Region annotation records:
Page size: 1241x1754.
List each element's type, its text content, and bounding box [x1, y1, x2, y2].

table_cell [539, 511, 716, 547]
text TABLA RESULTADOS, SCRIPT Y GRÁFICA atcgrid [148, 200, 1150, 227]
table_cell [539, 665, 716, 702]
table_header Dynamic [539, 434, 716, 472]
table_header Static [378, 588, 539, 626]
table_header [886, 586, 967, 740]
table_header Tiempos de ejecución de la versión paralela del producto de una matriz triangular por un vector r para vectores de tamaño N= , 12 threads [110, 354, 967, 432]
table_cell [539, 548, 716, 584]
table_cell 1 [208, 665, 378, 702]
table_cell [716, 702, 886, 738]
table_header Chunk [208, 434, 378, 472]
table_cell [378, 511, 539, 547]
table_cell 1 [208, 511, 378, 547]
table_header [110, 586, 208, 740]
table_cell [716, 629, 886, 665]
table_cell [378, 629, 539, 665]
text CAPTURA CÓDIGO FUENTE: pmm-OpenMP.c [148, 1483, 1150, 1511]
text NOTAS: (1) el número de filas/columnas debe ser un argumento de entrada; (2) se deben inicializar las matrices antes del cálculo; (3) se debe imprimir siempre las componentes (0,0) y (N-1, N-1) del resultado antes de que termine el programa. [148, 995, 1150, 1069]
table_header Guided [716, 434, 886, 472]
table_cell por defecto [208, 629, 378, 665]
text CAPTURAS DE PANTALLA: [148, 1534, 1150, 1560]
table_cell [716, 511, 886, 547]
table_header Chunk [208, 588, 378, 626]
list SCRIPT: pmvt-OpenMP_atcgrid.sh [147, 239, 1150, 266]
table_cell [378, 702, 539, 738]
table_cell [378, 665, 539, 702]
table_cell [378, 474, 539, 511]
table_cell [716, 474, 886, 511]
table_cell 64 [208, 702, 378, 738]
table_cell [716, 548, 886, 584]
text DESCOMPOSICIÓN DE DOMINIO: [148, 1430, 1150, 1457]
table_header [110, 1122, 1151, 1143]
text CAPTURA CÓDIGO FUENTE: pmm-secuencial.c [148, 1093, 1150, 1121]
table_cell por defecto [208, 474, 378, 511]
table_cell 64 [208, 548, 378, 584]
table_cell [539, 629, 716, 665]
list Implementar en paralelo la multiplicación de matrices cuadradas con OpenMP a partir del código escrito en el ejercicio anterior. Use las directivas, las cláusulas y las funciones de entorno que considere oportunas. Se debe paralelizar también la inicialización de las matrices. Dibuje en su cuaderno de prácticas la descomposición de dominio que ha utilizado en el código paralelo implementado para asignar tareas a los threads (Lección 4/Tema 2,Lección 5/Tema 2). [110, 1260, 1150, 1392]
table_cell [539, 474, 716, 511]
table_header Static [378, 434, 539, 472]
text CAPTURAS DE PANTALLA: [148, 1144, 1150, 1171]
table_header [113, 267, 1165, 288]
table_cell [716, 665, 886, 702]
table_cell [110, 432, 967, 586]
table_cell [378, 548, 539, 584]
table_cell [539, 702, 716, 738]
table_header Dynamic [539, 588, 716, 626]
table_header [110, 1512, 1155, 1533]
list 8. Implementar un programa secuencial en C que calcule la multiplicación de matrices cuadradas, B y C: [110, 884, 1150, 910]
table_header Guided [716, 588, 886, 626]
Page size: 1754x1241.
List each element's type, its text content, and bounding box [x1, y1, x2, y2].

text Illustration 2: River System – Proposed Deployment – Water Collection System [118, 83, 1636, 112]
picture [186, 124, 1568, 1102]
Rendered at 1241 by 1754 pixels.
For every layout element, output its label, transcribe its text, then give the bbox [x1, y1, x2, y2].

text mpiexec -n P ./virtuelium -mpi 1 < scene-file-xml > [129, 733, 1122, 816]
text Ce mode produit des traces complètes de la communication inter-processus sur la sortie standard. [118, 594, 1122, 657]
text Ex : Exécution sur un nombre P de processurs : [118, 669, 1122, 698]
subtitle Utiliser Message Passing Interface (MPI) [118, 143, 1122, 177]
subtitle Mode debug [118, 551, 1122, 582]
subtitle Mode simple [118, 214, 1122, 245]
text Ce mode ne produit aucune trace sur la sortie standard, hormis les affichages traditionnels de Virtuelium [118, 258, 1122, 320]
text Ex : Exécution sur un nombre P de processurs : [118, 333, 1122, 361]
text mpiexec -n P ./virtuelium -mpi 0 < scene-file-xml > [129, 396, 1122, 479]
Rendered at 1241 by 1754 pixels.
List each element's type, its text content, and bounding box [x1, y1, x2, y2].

• What you are asked to do
Recast the entire listing above as a Markdown table with the columns Row and Line. Number each nonblank line in order and omit the blank lines.

• Task output
| Row | Line |
|---|---|
| 1 | Page size: 1241x1754. |
| 2 | List each element's type, its text content, and bounding box [x1, y1, x2, y2]. |
| 3 | table_cell [539, 511, 716, 547] |
| 4 | text TABLA RESULTADOS, SCRIPT Y GRÁFICA atcgrid [148, 200, 1150, 227] |
| 5 | table_cell [539, 665, 716, 702] |
| 6 | table_header Dynamic [539, 434, 716, 472] |
| 7 | table_header Static [378, 588, 539, 626] |
| 8 | table_header [886, 586, 967, 740] |
| 9 | table_header Tiempos de ejecución de la versión paralela del producto de una matriz triangular por un vector r para vectores de tamaño N= , 12 threads [110, 354, 967, 432] |
| 10 | table_cell [539, 548, 716, 584] |
| 11 | table_cell 1 [208, 665, 378, 702] |
| 12 | table_cell [716, 702, 886, 738] |
| 13 | table_header Chunk [208, 434, 378, 472] |
| 14 | table_cell [378, 511, 539, 547] |
| 15 | table_cell 1 [208, 511, 378, 547] |
| 16 | table_header [110, 586, 208, 740] |
| 17 | table_cell [716, 629, 886, 665] |
| 18 | table_cell [378, 629, 539, 665] |
| 19 | text CAPTURA CÓDIGO FUENTE: pmm-OpenMP.c [148, 1483, 1150, 1511] |
| 20 | text NOTAS: (1) el número de filas/columnas debe ser un argumento de entrada; (2) se deben inicializar las matrices antes del cálculo; (3) se debe imprimir siempre las componentes (0,0) y (N-1, N-1) del resultado antes de que termine el programa. [148, 995, 1150, 1069] |
| 21 | table_header Guided [716, 434, 886, 472] |
| 22 | table_cell por defecto [208, 629, 378, 665] |
| 23 | text CAPTURAS DE PANTALLA: [148, 1534, 1150, 1560] |
| 24 | table_cell [716, 511, 886, 547] |
| 25 | table_header Chunk [208, 588, 378, 626] |
| 26 | list SCRIPT: pmvt-OpenMP_atcgrid.sh [147, 239, 1150, 266] |
| 27 | table_cell [378, 702, 539, 738] |
| 28 | table_cell [378, 665, 539, 702] |
| 29 | table_cell [378, 474, 539, 511] |
| 30 | table_cell [716, 474, 886, 511] |
| 31 | table_cell 64 [208, 702, 378, 738] |
| 32 | table_cell [716, 548, 886, 584] |
| 33 | text DESCOMPOSICIÓN DE DOMINIO: [148, 1430, 1150, 1457] |
| 34 | table_header [110, 1122, 1151, 1143] |
| 35 | text CAPTURA CÓDIGO FUENTE: pmm-secuencial.c [148, 1093, 1150, 1121] |
| 36 | table_cell por defecto [208, 474, 378, 511] |
| 37 | table_cell 64 [208, 548, 378, 584] |
| 38 | table_cell [539, 629, 716, 665] |
| 39 | list Implementar en paralelo la multiplicación de matrices cuadradas con OpenMP a partir del código escrito en el ejercicio anterior. Use las directivas, las cláusulas y las funciones de entorno que considere oportunas. Se debe paralelizar también la inicialización de las matrices. Dibuje en su cuaderno de prácticas la descomposición de dominio que ha utilizado en el código paralelo implementado para asignar tareas a los threads (Lección 4/Tema 2,Lección 5/Tema 2). [110, 1260, 1150, 1392] |
| 40 | table_cell [539, 474, 716, 511] |
| 41 | table_header Static [378, 434, 539, 472] |
| 42 | text CAPTURAS DE PANTALLA: [148, 1144, 1150, 1171] |
| 43 | table_header [113, 267, 1165, 288] |
| 44 | table_cell [716, 665, 886, 702] |
| 45 | table_cell [110, 432, 967, 586] |
| 46 | table_cell [378, 548, 539, 584] |
| 47 | table_cell [539, 702, 716, 738] |
| 48 | table_header Dynamic [539, 588, 716, 626] |
| 49 | table_header [110, 1512, 1155, 1533] |
| 50 | list 8. Implementar un programa secuencial en C que calcule la multiplicación de matrices cuadradas, B y C: [110, 884, 1150, 910] |
| 51 | table_header Guided [716, 588, 886, 626] |
| 52 | Page size: 1754x1241. |
| 53 | List each element's type, its text content, and bounding box [x1, y1, x2, y2]. |
| 54 | text Illustration 2: River System – Proposed Deployment – Water Collection System [118, 83, 1636, 112] |
| 55 | picture [186, 124, 1568, 1102] |
| 56 | Rendered at 1241 by 1754 pixels. |
| 57 | For every layout element, output its label, transcribe its text, then give the bbox [x1, y1, x2, y2]. |
| 58 | text mpiexec -n P ./virtuelium -mpi 1 < scene-file-xml > [129, 733, 1122, 816] |
| 59 | text Ce mode produit des traces complètes de la communication inter-processus sur la sortie standard. [118, 594, 1122, 657] |
| 60 | text Ex : Exécution sur un nombre P de processurs : [118, 669, 1122, 698] |
| 61 | subtitle Utiliser Message Passing Interface (MPI) [118, 143, 1122, 177] |
| 62 | subtitle Mode debug [118, 551, 1122, 582] |
| 63 | subtitle Mode simple [118, 214, 1122, 245] |
| 64 | text Ce mode ne produit aucune trace sur la sortie standard, hormis les affichages traditionnels de Virtuelium [118, 258, 1122, 320] |
| 65 | text Ex : Exécution sur un nombre P de processurs : [118, 333, 1122, 361] |
| 66 | text mpiexec -n P ./virtuelium -mpi 0 < scene-file-xml > [129, 396, 1122, 479] |
| 67 | Rendered at 1241 by 1754 pixels. |
| 68 | List each element's type, its text content, and bounding box [x1, y1, x2, y2]. |